▸ Written exercise 1:
Answer these questions from the Yosemite hiking essay, one per line, marked as shown:
(a) Which lake still glowed white as the writer drove by?
(b) At which meadow did Tom and the writer gaze up at the approach to Half Dome?
(c) What had been placed as seats at one switchback?

Before the Window Closes


Long after the sun’s arc had passed beyond the coastal ranges, the mountains of Yosemite’s high country held the pale light, grey warmth exuding from granite faces as the stars crept into position. Tenaya Lake still glowed white as I cruised by, headed to the Valley in January. I chased the final rays west until the Tioga Road intersected the branch heading back east and south, dropping into familiar territory in the dark.

It felt a little strange to be beneath the cliffs the next morning, if for no other reason than the time of year. Ice and frost edged the thin strip of water cascading over Yosemite Falls, only to disappear mid-day when sun finally crested the southern edge of the valley. Thick ice crystals outlined the detritus of the forest floor; skin covered the broad Merced. We walked and talked and laughed our way to Mirror Meadow, where Tom and I gazed up at the approach to the mighty face of Half Dome. Once we reached the turnoff to ascend Snow Creek, we all settled into different paces, either talking or huffing or thinking deep thoughts as we marched up the endless switchers out of the Valley.

I had not been on this trail for years, and, in fact, had never seen it, having ascended in the early morning dark hours the last time. I wish I could say I moved slowly so I could absorb all the nuances alone, appreciate a new vista and perspective. But I am still struggling to regain the bounce in my step, to control my breathing as I pace uphill. The legs wanted so much to bound up the trail, but my lungs had other ideas. And so I leaned into the grade, dutifully putting one foot in front of the other, pausing at the switchback ends to breathe and look around.

The dust smelled of summer as the sun peeked above the east face of Half Dome, its shadow extending high up the slopes of Basket Dome. Brittle leaves coated the trail, obscuring the smoothed granite beneath, the light long and full through the oaks, then manzanita, then pine. I fought against my competitive side as I watched some of the group pull ahead, the little voice coming back again and again to “get going, get up this hill, I can’t believe you let this happen to yourself again, they’re having to wait for you”. It was just too easy to slip back into beat-myself-up mode, especially while hiking with someone with whom plans during the year have been made. I paused at one switcher where two log stumps had been placed as seats, and looked across to Half Dome, standing stoic and quiet in the midday sun, breathing deeply for a few minutes. This place has always allowed me to refocus my energies inward.

▸ Written exercise 2:
Please print the rows below exactly, starting at their first line and ending with the line that contains "r8 r8 g'4) r8 a'4.~ |", with both of those lines included. Omit the pictures from your output.

▸ Material for this task:
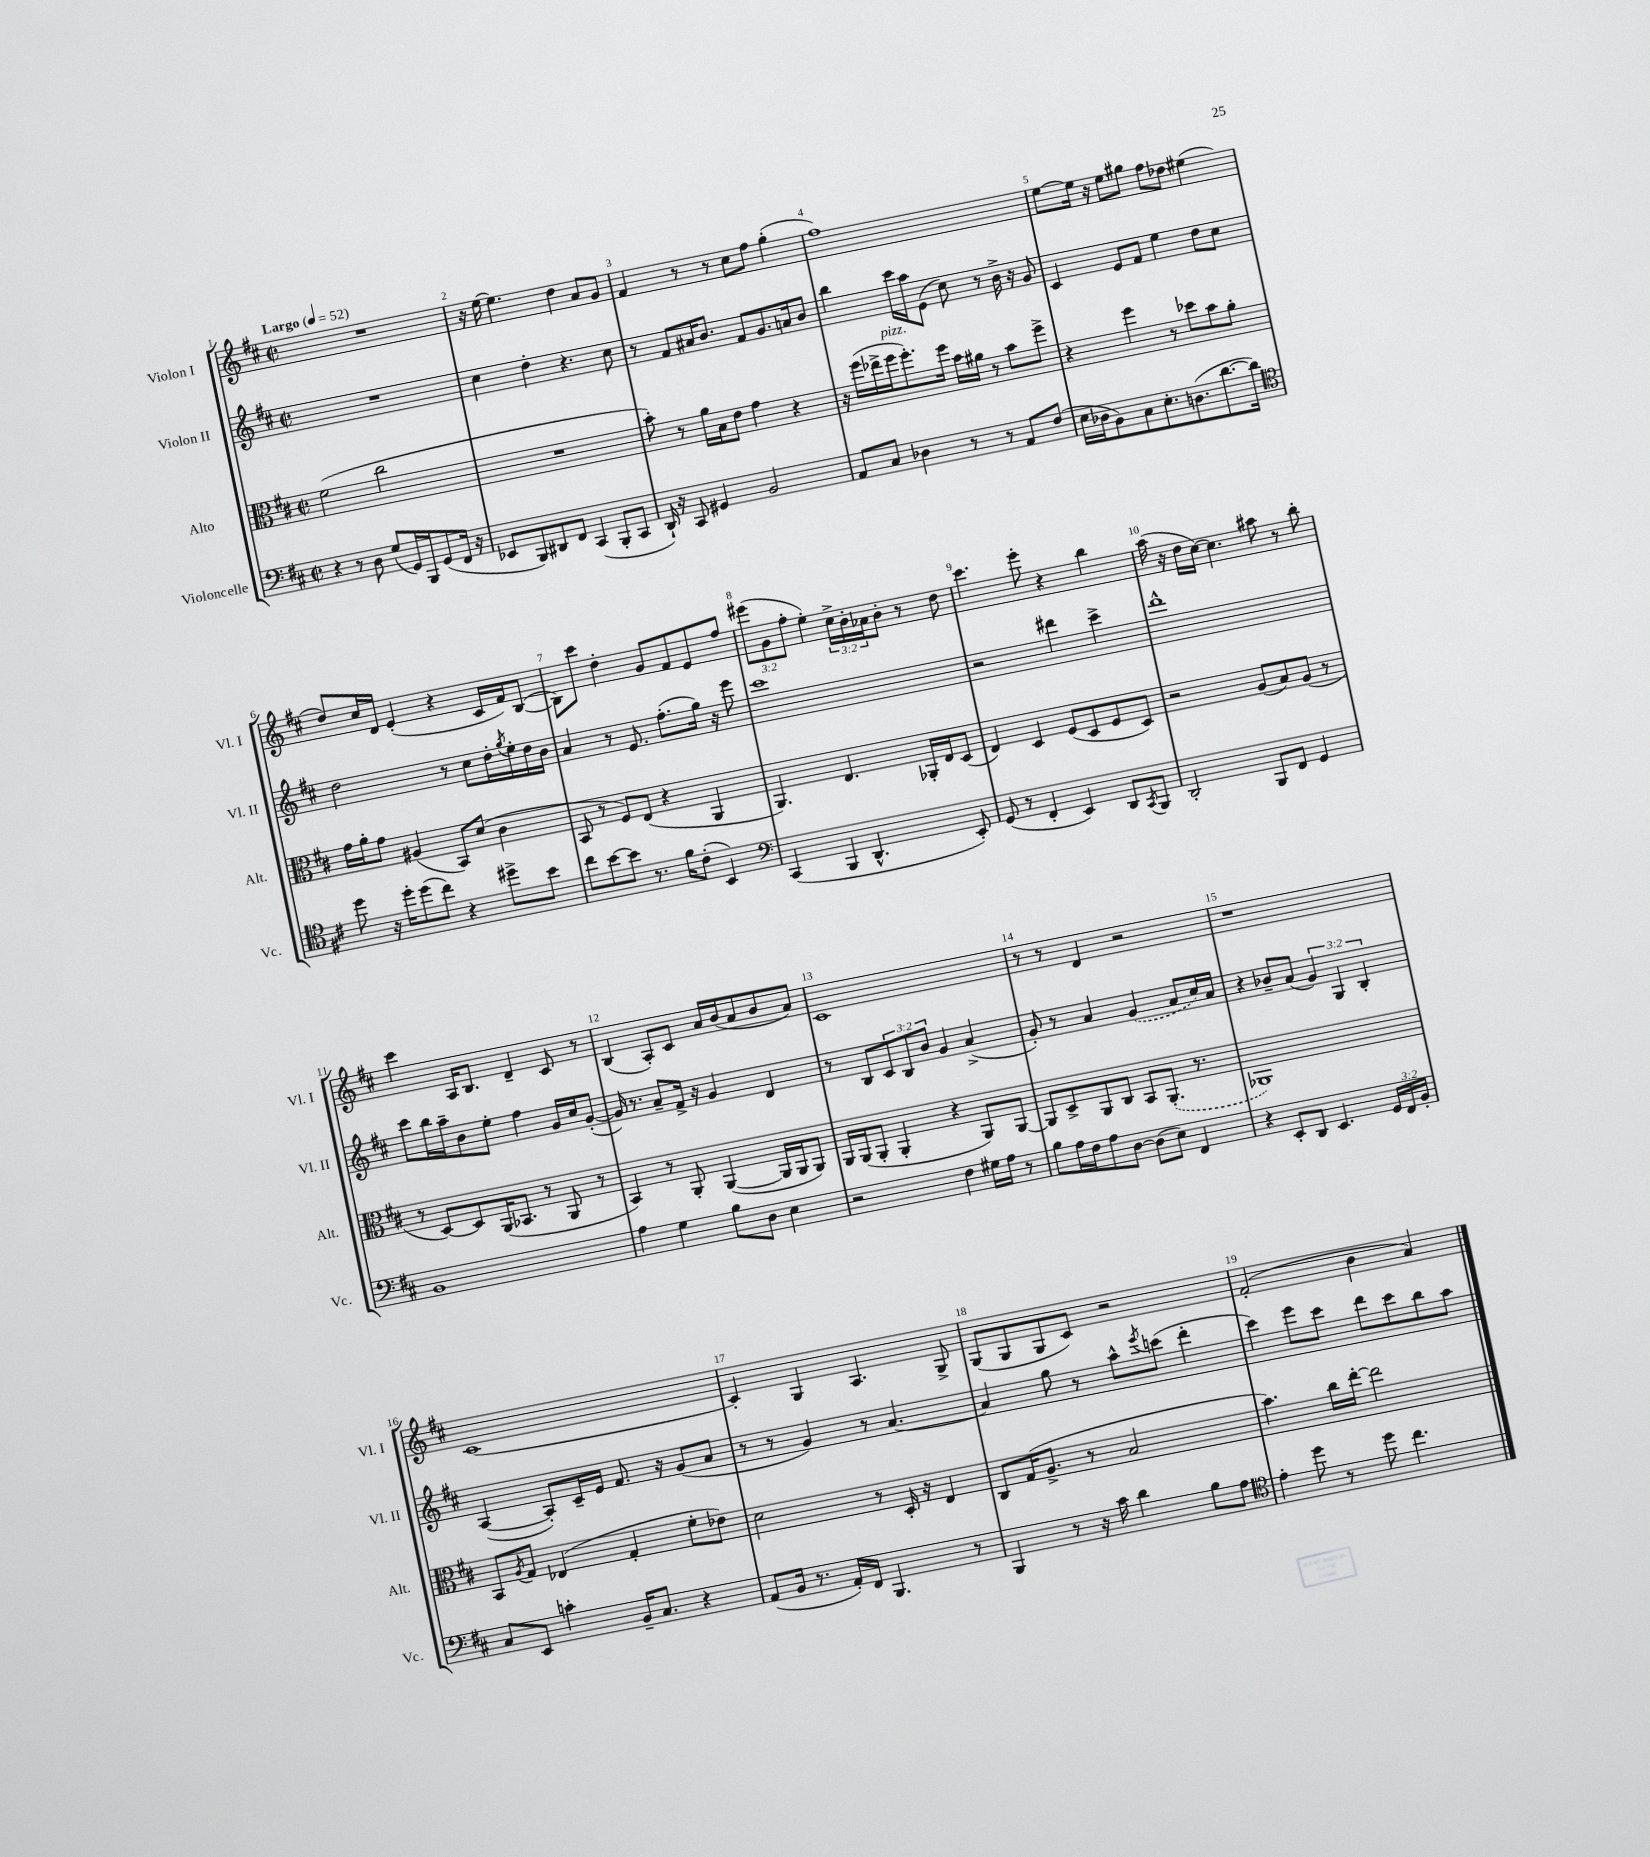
<<
\new StaffGroup <<
\new Staff = "s0" \with { instrumentName = "Violon I" shortInstrumentName = "Vl. I" } {
    \clef treble \key d \major \defaultTimeSignature \time 2/2 \override Staff.TupletNumber.text = #tuplet-number::calc-fraction-text \tempo "Largo" 4 = 52
    R1 |
    r16 e''16~ e''4. d''4 a'8 g'8 |
    fis'4 r8 r8 cis''8 fis''8 g''4-.( |
    fis''1) |
    e''8~ e''16 r16 e''8 gis''8 fis''8 des''8 eis''4( |
    d''8) cis''16 d'16 e'4-.( r4 cis'16 fis'16) b8~( |
    b8) cis'''8 d''4-. g'8 fis'8 e'8 fis''8 |
    \tuplet 3/2 { eis'''8( g'8 fis''8-. } e''4-.) \tuplet 3/2 { cis''16-> b'16-. aes'16 } b'8-. r8 d''8 |
    cis'''4. e'''8-. r4 b''4 |
    a''16( r16 d''16 cis''16~) cis''4. ais''8 r8 b''8-. |
    cis'''4 a16 b8. d'4-- cis'8 r8 |
    b4( a8-.) cis'8 a'16 b'16( a'8 b'8 a'8) |
    cis'1 |
    r8 r8 d'4 r2 |
    r1 |
    cis'1~ |
    cis'4-. g4 a4. g8-> |
    g8( g8 g8 cis'8) r2 |
    fis'2-.( b'4 a'4) \bar "|." |
}
\new Staff = "s1" \with { instrumentName = "Violon II" shortInstrumentName = "Vl. II" } {
    \clef treble \key d \major \defaultTimeSignature \time 2/2 \override Staff.TupletNumber.text = #tuplet-number::calc-fraction-text
    R1 |
    cis''4 d''4-. r4. cis''8 |
    r8 fis'8 ais'16 b'8. fis'8 g'8. a'16 b'8 |
    b''4 cis'''16 a''16 e'8( cis''8) r8 b'16-> r16 g'8 |
    cis'4 e'8 fis'8 e''4 d''8 cis''8 |
    d''2 r8 cis''8 d''16-. \acciaccatura { g''8 } e''16-. d''16 b'16 |
    a'4 r8 e'8. fis''8.-.( g''16) r16 e'''8 |
    cis'''1 |
    r2 dis'''4 cis'''4-> |
    d'''1-^ |
    cis'''8 b''16 a''16-- b'8 e''8-. fis''4 g'16 cis''16 g'8~-.( |
    g'16) r8. a'8-- fis'16-> r16 g'4 d'4 |
    r8 b8 \tuplet 3/2 { cis'8 b8 b'8 } g'4 a'4->( |
    g'8-.) r8 a'4 \once \slurDashed g'4( a'8 cis''16) a'16 |
    r4 bes'8-- a'8( \tuplet 3/2 { g'4) g4 b4-. } |
    a4~( a8-.) cis'16-- e'16 fis'8. r16 g'8( a'8 |
    r8 r8 g'4) r8 a'4.~ |
    a'4 g''8 r8 a''8-^ \acciaccatura { e'''8 } c'''8( d'''4-. |
    cis'''4) e'''8 cis'''8 d'''8 cis'''8 b''8 a''8 \bar "|." |
}
\new Staff = "s2" \with { instrumentName = "Alto" shortInstrumentName = "Alt." } {
    \clef alto \key d \major \defaultTimeSignature \time 2/2
    fis'2( cis''2 |
    R1 |
    b'8-.) r8 a'16 b16 e'8 g'4 r4 |
    r16 fis''16( ees''16-> fis''16^\markup { \italic "pizz." } fis''8.-.) fis''16 b'16 ais'16 r8 b'8 fis''8-> |
    r4 fis''4 r8 des''8 b'8 a'8-. |
    g'16 a'16-. g'8 ais4( b,8) d'8( cis'4 |
    b,8 r8 fis8) e8( r4 a,4 |
    a,4.) e4. aes,16-. e16 d8( |
    e4) d4 fis8( d8 fis8 d8) |
    r2 a8( b8) a8( r8 |
    r8 d8~) d8 a,16( bes,8. r8 a,8 r8 |
    b,4) r8 a,8-. a,4~( a,16 a,16 a,8) |
    a,16 a,16( a,8-. a,4-. r4 a,8) a,8~ |
    a,8 d8-> a,8 cis8 b,8 \once \slurDashed a,8.-.( r8. |
    aes,1) |
    b,8 \acciaccatura { a8 } g8 ees4( g4-. fis'8-. ees'8) |
    d'2 r8 d16-. r16 e4 |
    cis8 g16( a8.-> r8 b2 |
    b'4.) cis''16 e''16~-. e''2 \bar "|." |
}
\new Staff = "s3" \with { instrumentName = "Violoncelle" shortInstrumentName = "Vc." } {
    \clef bass \key d \major \defaultTimeSignature \time 2/2 \override Staff.TupletNumber.text = #tuplet-number::calc-fraction-text
    r4 r8 d8 g8( g,16) b,,16 g,8( fis,16 r16 |
    ees,8 b,,8) dis,8 fis,8 cis,4( b,,8-. cis,8 |
    d,16-!) r16 cis,8 gis,4 b,2 |
    a,8 cis8 des4 r8 r8 a,8 fis8( |
    e16 des16 b,8) cis8 e8.-. d8.( d'8.~ d'16) |
    \clef tenor d''8 r16 d''16-. d''8( cis''8) r4 dis''8-> b'8 |
    cis''8 b'8~ b'8 r8. fis'16 cis'8-.( b,4) |
    \clef bass cis,4( b,,4 d,4.-^ e,8-.) |
    g,8( r8 fis,4-. e,4) d,8 \acciaccatura { cis,8 } b,,8 |
    d,2-. b,,8 fis,8 g,4 |
    b,1 |
    a4 g4 b8 d8 e4 |
    r2 fis4 gis16 a16 r8 |
    b8 a16 fis16 a8 d8~ d8( e8) fis,4 |
    r4 e,8-. d,8 e,4. \tuplet 3/2 { g,16 fis,16 b,16-. } |
    cis8 e,8 c'4-. b,16-- cis8. r4 |
    a,8( b,16 r8. a,16-.) fis,16 b,,4. r8 |
    b,,4 r8 r16 cis'16 d'4 b8 a8 |
    \clef tenor e'4-. d''8 r8 d''8 cis''4. \bar "|." |
}
>>
>>
\layout { \context { \Score \override BarNumber.break-visibility = ##(#f #t #t) barNumberVisibility = #all-bar-numbers-visible } }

▸ Full solution 1:
(a) Tenaya Lake
(b) Mirror Meadow
(c) Two log stumps

▸ Full solution 2:
<<
\new StaffGroup <<
\new Staff = "s0" \with { instrumentName = "Violon I" shortInstrumentName = "Vl. I" } {
    \clef treble \key d \major \defaultTimeSignature \time 2/2 \override Staff.TupletNumber.text = #tuplet-number::calc-fraction-text \tempo "Largo" 4 = 52
    R1 |
    r16 e''16~ e''4. d''4 a'8 g'8 |
    fis'4 r8 r8 cis''8 fis''8 g''4-.( |
    fis''1) |
    e''8~ e''16 r16 e''8 gis''8 fis''8 des''8 eis''4( |
    d''8) cis''16 d'16 e'4-.( r4 cis'16 fis'16) b8~( |
    b8) cis'''8 d''4-. g'8 fis'8 e'8 fis''8 |
    \tuplet 3/2 { eis'''8( g'8 fis''8-. } e''4-.) \tuplet 3/2 { cis''16-> b'16-. aes'16 } b'8-. r8 d''8 |
    cis'''4. e'''8-. r4 b''4 |
    a''16( r16 d''16 cis''16~) cis''4. ais''8 r8 b''8-. |
    cis'''4 a16 b8. d'4-- cis'8 r8 |
    b4( a8-.) cis'8 a'16 b'16( a'8 b'8 a'8) |
    cis'1 |
    r8 r8 d'4 r2 |
    r1 |
    cis'1~ |
    cis'4-. g4 a4. g8-> |
    g8( g8 g8 cis'8) r2 |
    fis'2-.( b'4 a'4) \bar "|." |
}
\new Staff = "s1" \with { instrumentName = "Violon II" shortInstrumentName = "Vl. II" } {
    \clef treble \key d \major \defaultTimeSignature \time 2/2 \override Staff.TupletNumber.text = #tuplet-number::calc-fraction-text
    R1 |
    cis''4 d''4-. r4. cis''8 |
    r8 fis'8 ais'16 b'8. fis'8 g'8. a'16 b'8 |
    b''4 cis'''16 a''16 e'8( cis''8) r8 b'16-> r16 g'8 |
    cis'4 e'8 fis'8 e''4 d''8 cis''8 |
    d''2 r8 cis''8 d''16-. \acciaccatura { g''8 } e''16-. d''16 b'16 |
    a'4 r8 e'8. fis''8.-.( g''16) r16 e'''8 |
    cis'''1 |
    r2 dis'''4 cis'''4-> |
    d'''1-^ |
    cis'''8 b''16 a''16-- b'8 e''8-. fis''4 g'16 cis''16 g'8~-.( |
    g'16) r8. a'8-- fis'16-> r16 g'4 d'4 |
    r8 b8 \tuplet 3/2 { cis'8 b8 b'8 } g'4 a'4->( |
    g'8-.) r8 a'4 \once \slurDashed g'4( a'8 cis''16) a'16 |
    r4 bes'8-- a'8( \tuplet 3/2 { g'4) g4 b4-. } |
    a4~( a8-.) cis'16-- e'16 fis'8. r16 g'8( a'8 |
    r8 r8 g'4) r8 a'4.~ |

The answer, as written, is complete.